+++ Available records +++

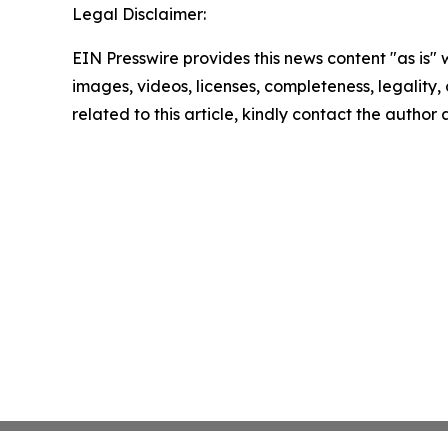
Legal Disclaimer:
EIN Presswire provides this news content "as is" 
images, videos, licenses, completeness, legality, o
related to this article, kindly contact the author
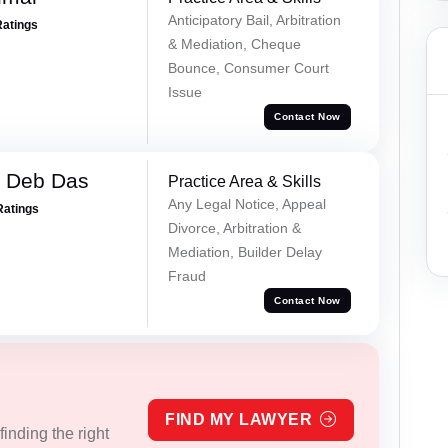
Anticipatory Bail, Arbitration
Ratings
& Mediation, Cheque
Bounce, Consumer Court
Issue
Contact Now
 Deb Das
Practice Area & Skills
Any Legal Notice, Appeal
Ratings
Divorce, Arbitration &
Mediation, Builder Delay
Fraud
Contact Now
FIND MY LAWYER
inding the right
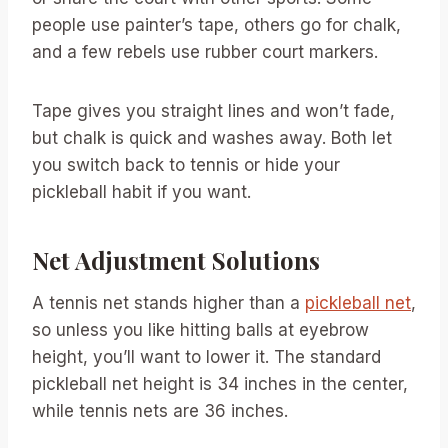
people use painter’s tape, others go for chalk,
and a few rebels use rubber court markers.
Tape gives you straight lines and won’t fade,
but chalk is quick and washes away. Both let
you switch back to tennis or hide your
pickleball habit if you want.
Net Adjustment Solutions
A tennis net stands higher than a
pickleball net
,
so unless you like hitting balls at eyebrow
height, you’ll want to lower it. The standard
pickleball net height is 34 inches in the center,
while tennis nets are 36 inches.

+++

*The problem:* When the word "this" appears in a line of the listing, copy that line.

*Answer space:*
EIN Presswire provides this news content "as is" 
related to this article, kindly contact the author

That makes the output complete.